Matthew Vaughn é um cineasta que gosta de rir, se divertir e fazer paródias de certos subgêneros que já começam a virar uma piada por si só. Ele já deu risada do cinema de super-heróis (Kick-Ass) e, principalmente, do cinema clássico de espionagem ao melhor estilo James Bond (com a série Kingsman). Agora, ele direciona seu humor para o cinema de agentes secretos com Argylle: O Superespião, que está em cartaz nos cinemas, com Bryce Dallas Howard, Sam Rockwell, Henry Cavill e participação especial de Dua Lipa, Ariana DeBose, John Cena e Samuel L. Jackson.
Aqui, acompanhamos a história de Elly Conway (Bryce Dallas Howard), escritora de filmes de espionagem que, da noite para o dia, se vê envolvida em uma trama muito parecida com a de seus livros quando Aidan (Sam Rockwell), um agente especial, surge em sua vida. Criatividade aguçada ou dom premonitório? É isso que o thriller de espionagem busca resolver.
Na superfície, Argylle é divertido. Assim como o diretor britânico Matthew Vaughn redimensionou os absurdos dos heróis e espiões, aqui ele coloca o ridículo das aventuras de agentes secretos em outra escala.

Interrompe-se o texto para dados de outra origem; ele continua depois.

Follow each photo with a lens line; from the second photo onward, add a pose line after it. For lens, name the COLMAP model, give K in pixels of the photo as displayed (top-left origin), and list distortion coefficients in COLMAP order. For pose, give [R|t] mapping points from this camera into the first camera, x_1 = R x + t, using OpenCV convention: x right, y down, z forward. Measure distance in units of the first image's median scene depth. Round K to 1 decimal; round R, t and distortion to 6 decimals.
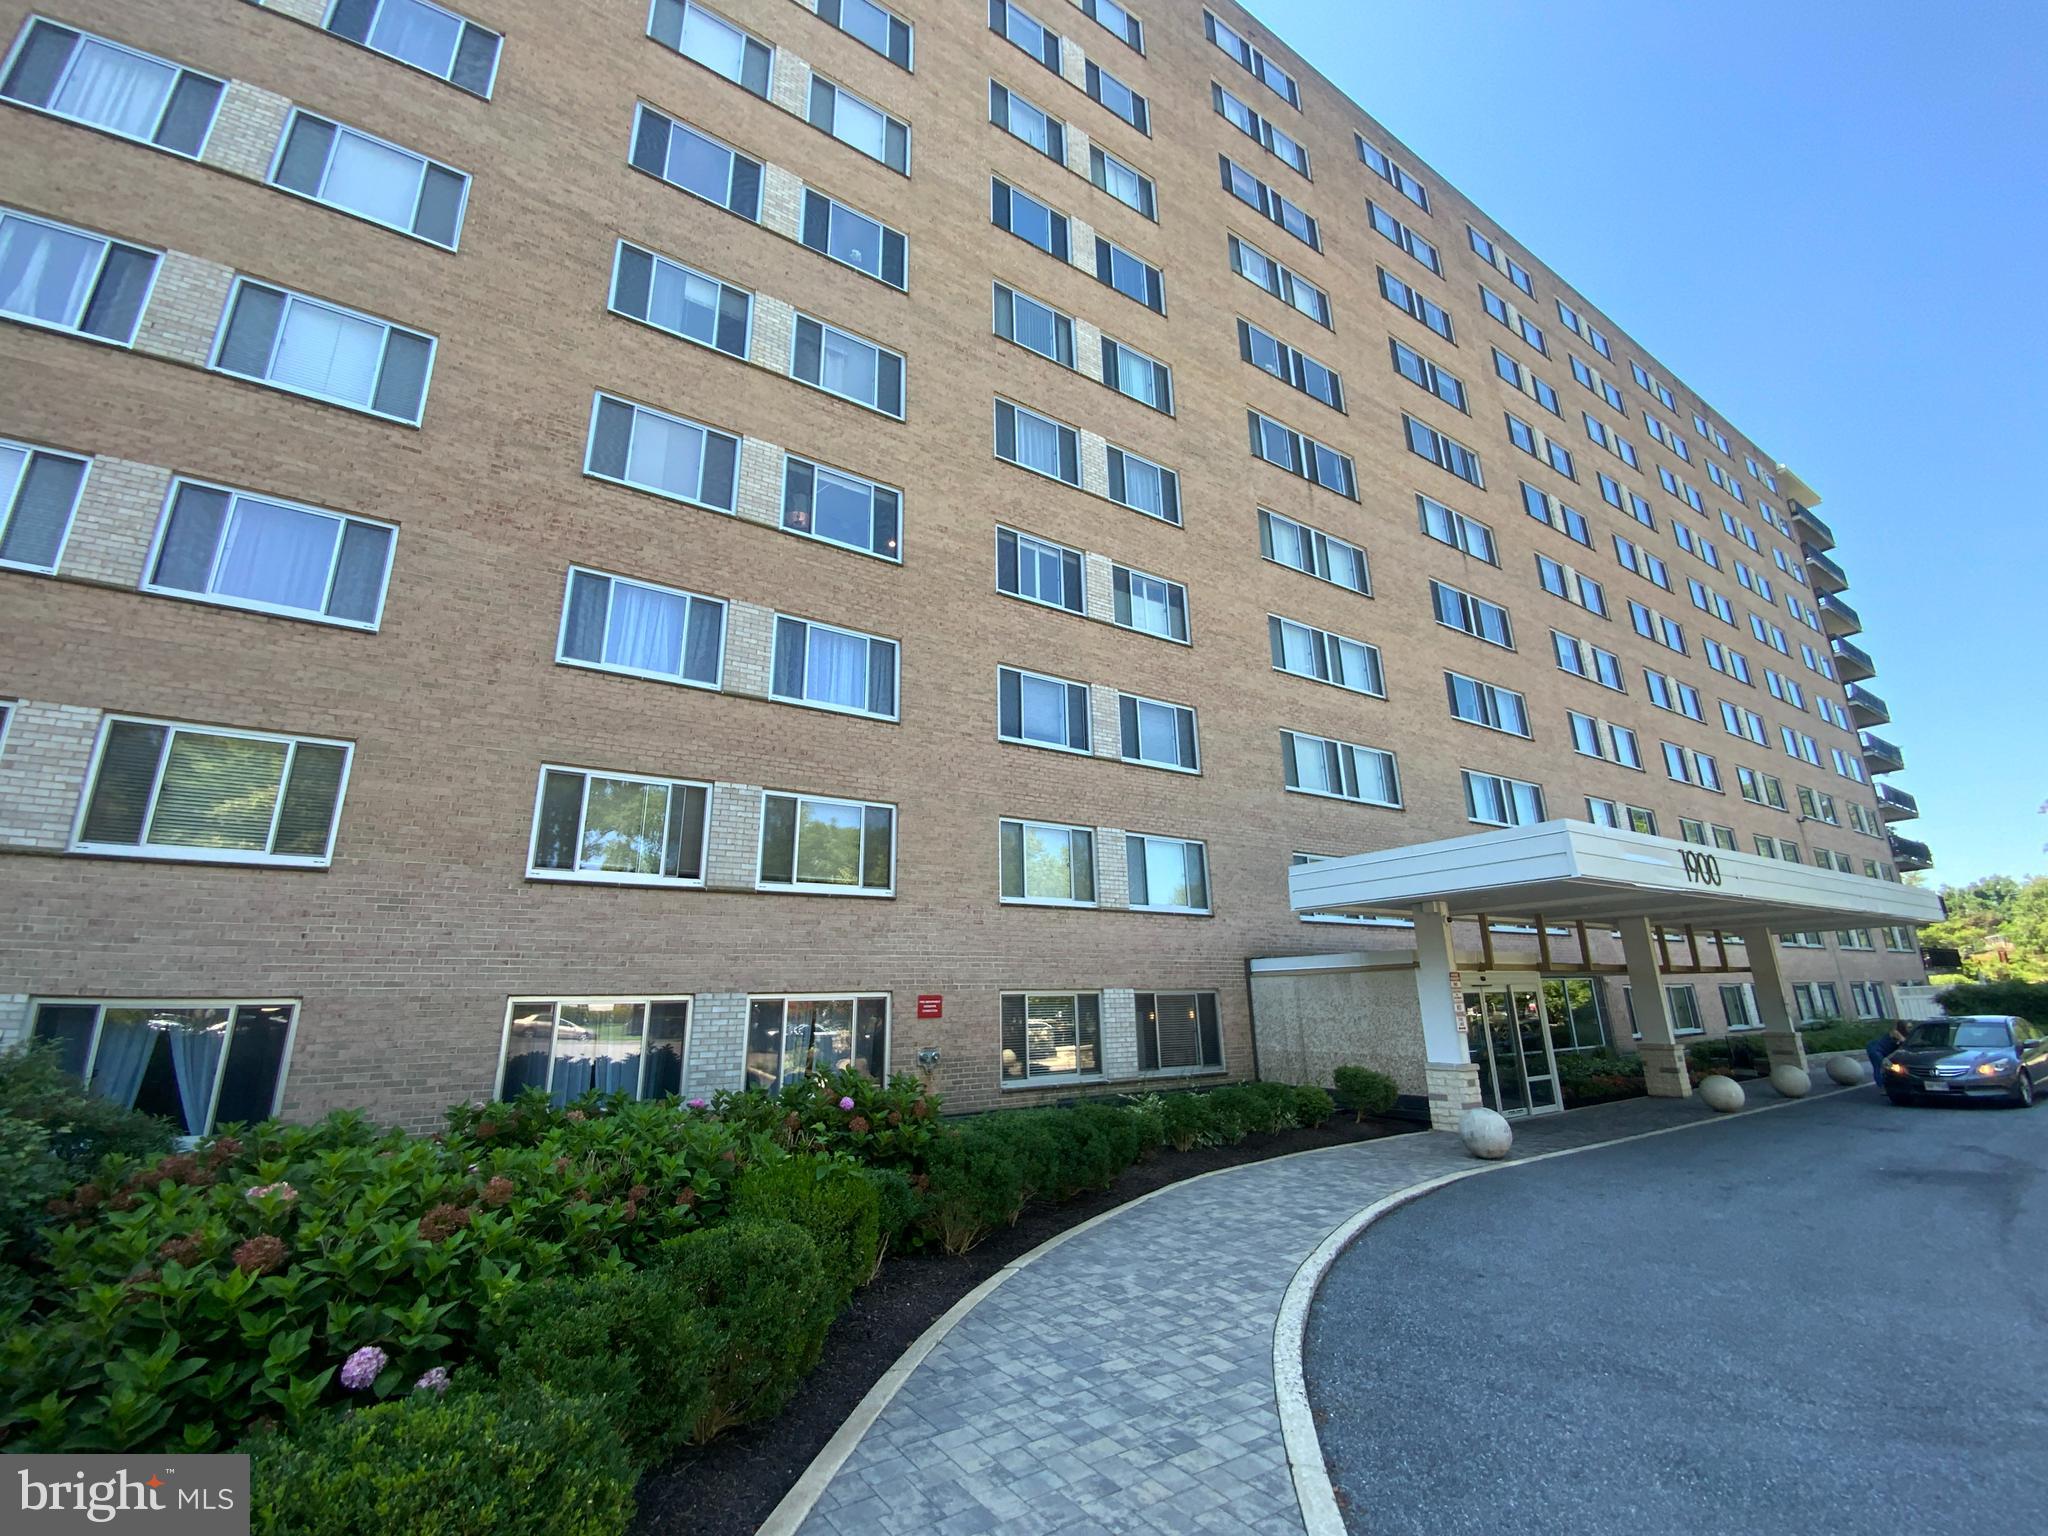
lens RADIAL K [[832.2, 0, 1024.0], [0, 832.2, 768.0], [0, 0, 1]] dist [0.000031, -0.000238]
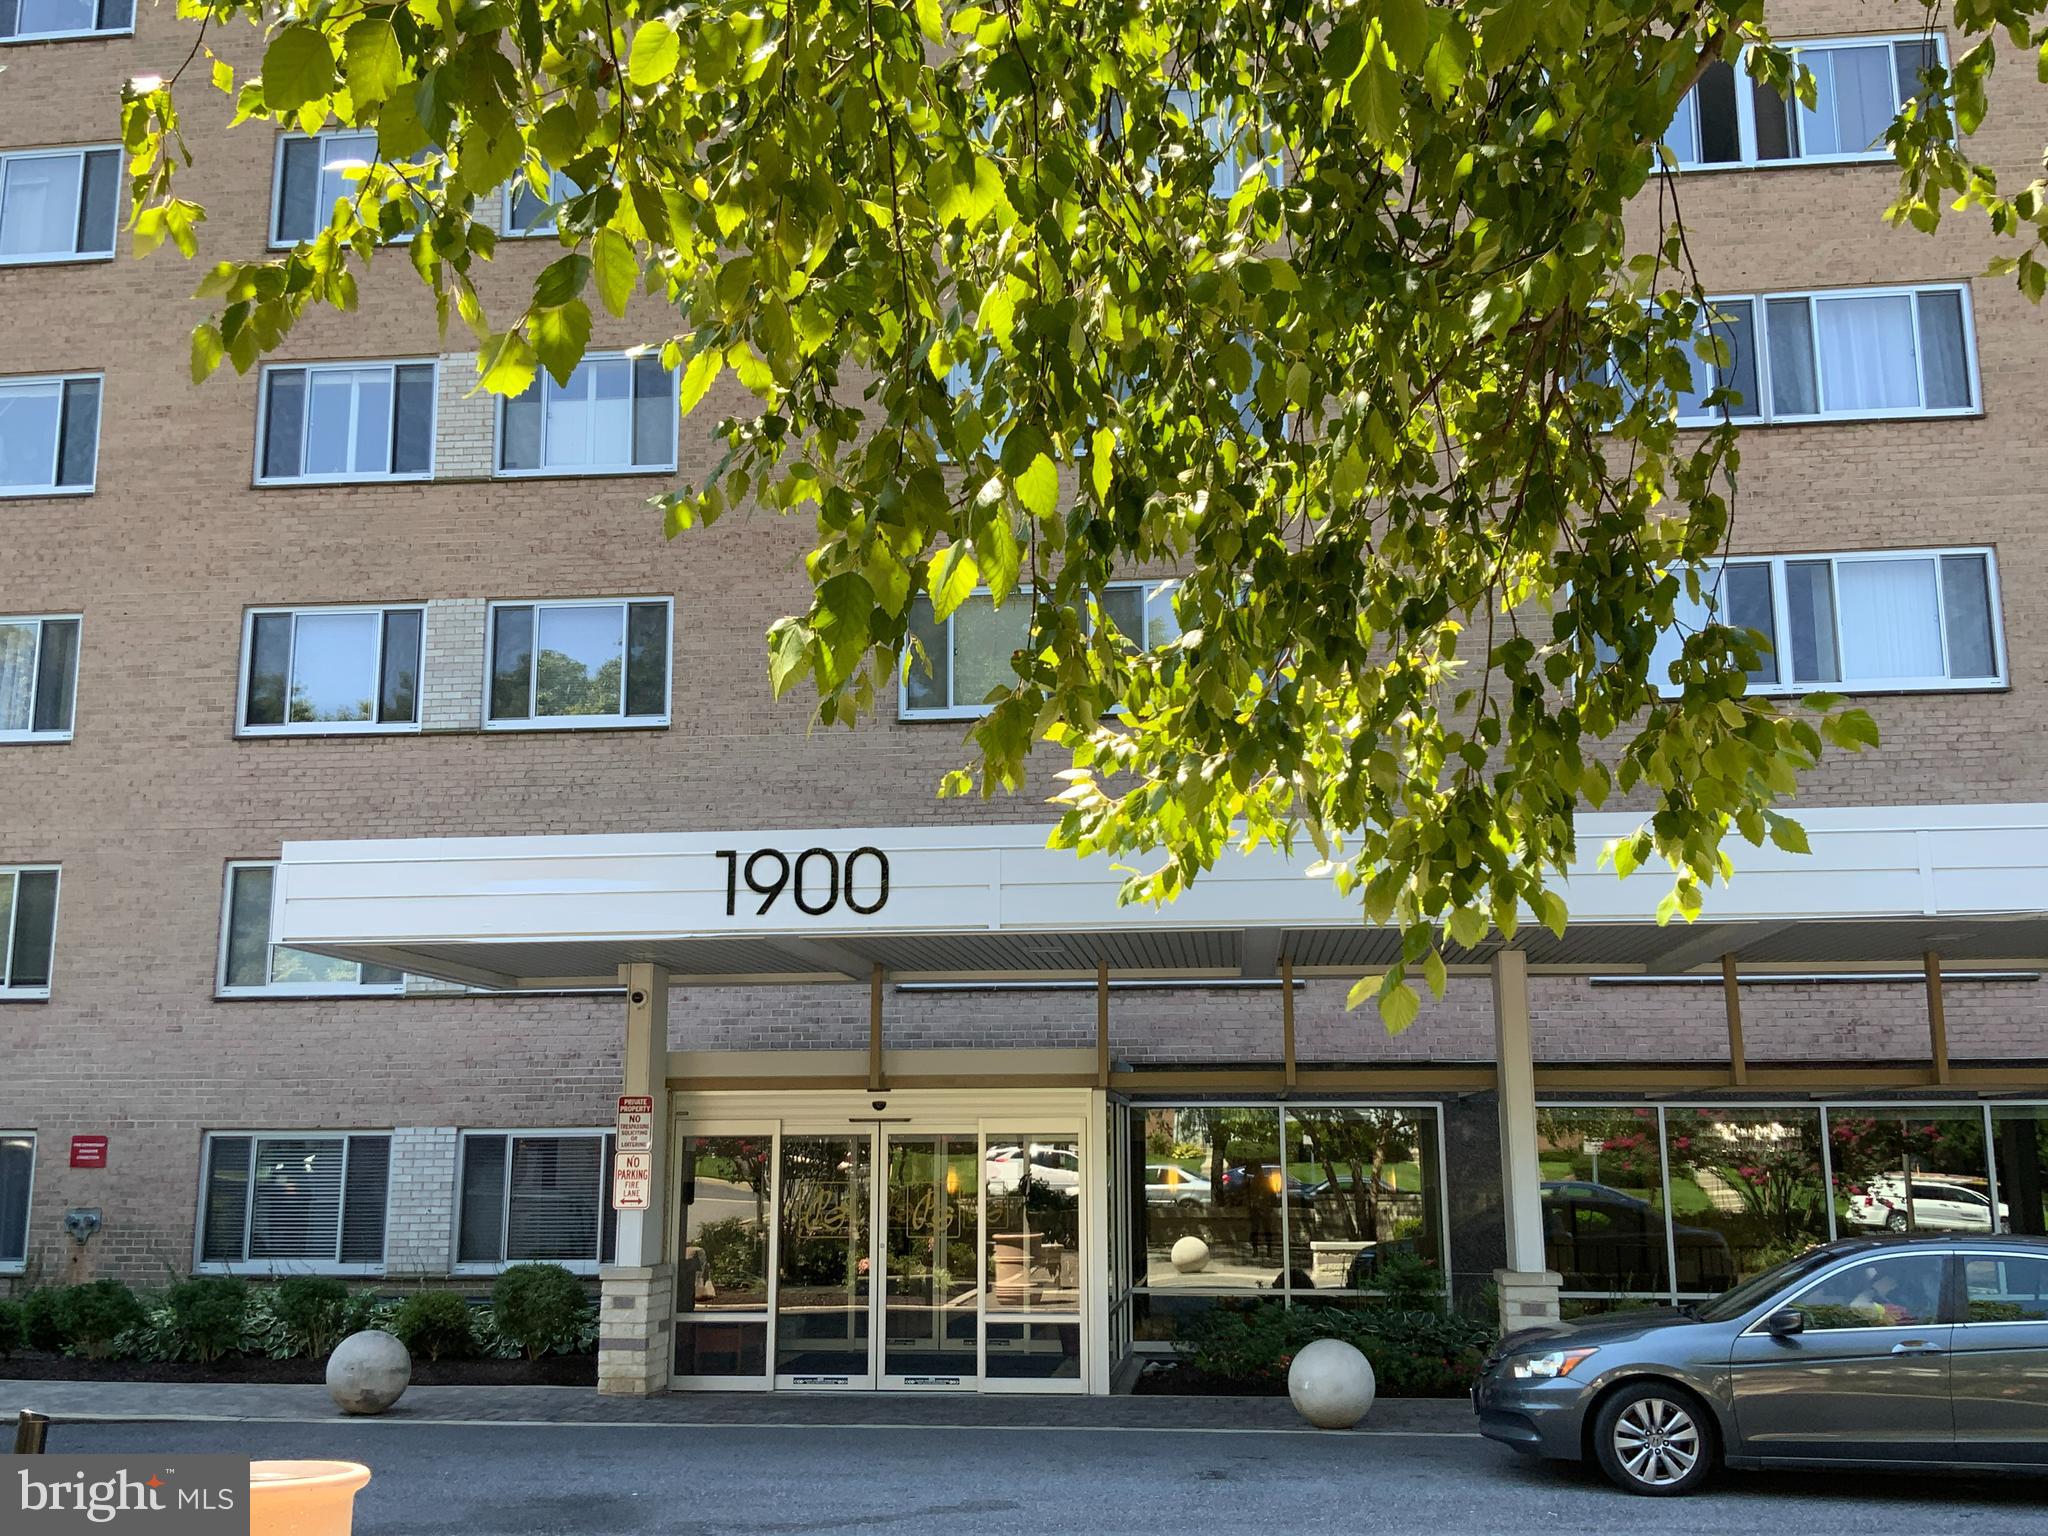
lens RADIAL K [[1938.4, 0, 1024.0], [0, 1938.4, 768.0], [0, 0, 1]] dist [0.005868, -0.179711]
pose [[0.807585, -0.104474, -0.580423, 1.323391], [0.156207, 0.986926, 0.039700, 0.025649], [0.568687, -0.122728, 0.813347, 0.162425]]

Seja pela forma tosca como retrata o principal espião (na dicotomia entre Rockwell e o agente idealizado vivido por Cavill) ou, então, por piscadelas sobre coisas que acontecem nessas histórias, como beijos apaixonados.
O elenco também ajuda a criar esse clima de paródia. Bryce Dallas Howard (Jurassic World) e Rockwell (Três Anúncios para um Crime) dão dimensão aos absurdos nas narrativas sobre espionagem.
O grande problema de Argylle não reside na direção nem nos atores, mas no roteiro desastroso e sem coesão de Jason Fuchs, que antes tinha créditos por sucessos como Mulher-Maravilha, A Era do Gelo 4 e IT: A Coisa 2.
Personagens mudam demais de identidade
Enquanto Vaughn tem uma direção segura, Fuchs não sabe bem como contar boas piadas nem quando parar de tentar — e aí tudo fica sem humor. Há tantas tramas que é fácil se perder nesse emaranhado. Uma reviravolta pode surpreender, duas podem te deixar vidrado se forem muito bem escritas. Mas cinco, seis?
O longa começa a se desconectar. Aqui, mais especificamente, você se vê cada vez mais longe da autora Elly, que simplesmente deixa de existir na narrativa para se tornar um motor desses plot twists descabidos.
Além disso, os personagens mudam demais de identidade. A princípio, é uma sacada divertida, que faz rir com histórias de John le Carré, brincando0 com a linha que separa um escritor de espionagem de um espião — e, acima de tudo, com aqueles enredos de agentes com dupla identidade ou até tripla, como em Atômica. Mas a piada repetida à exaustão deixa a plateia desnorteada. Dessa forma, o elo do espectador com os personagens se rompe.
Tudo se torna líquido: a história, os propósitos da trama. Se não fosse o bom e estelar elenco liderado por Rockwell, Bryce e Cavill, o longa estaria totalmente perdido.
Nossa atenção nessa comédia de ação é desviada o tempo todo para outros assuntos e, principalmente, para cenas impressionantes — há uma sequência de luta de Rockwell e Bryce, já no final, que tem um visual realmente surpreendente, com uma fumaça rosa tomando conta de tudo. Mas, novamente: será que podemos acreditar no que estamos vendo? Será que Fuchs, em alguns minutos, não vai pôr outra reviravolta engraçadinha por aqui?
Isso sem falar na falta de originalidade: a premissa do filme, sobre a escritora que depara com suas criações, lembra muito a aventura Cidade Perdida, com Sandra Bullock. Só que Argylle, mesmo com esses problemas, agrada por ser, acima de tudo, ingênuo.
Se no fim você estiver frustrado porque parece que há mais fragilidades no longa do que pontos fortes, principalmente por ser Vaughn, o segredo é deixar-se levar pelo absurdo e encontrar graça não apenas na paródia de espionagem, mas na forma como o cinema está se enxergando, ao inserir cada vez mais acontecimentos por minuto para evitar que o público dê aquela espiada no celular.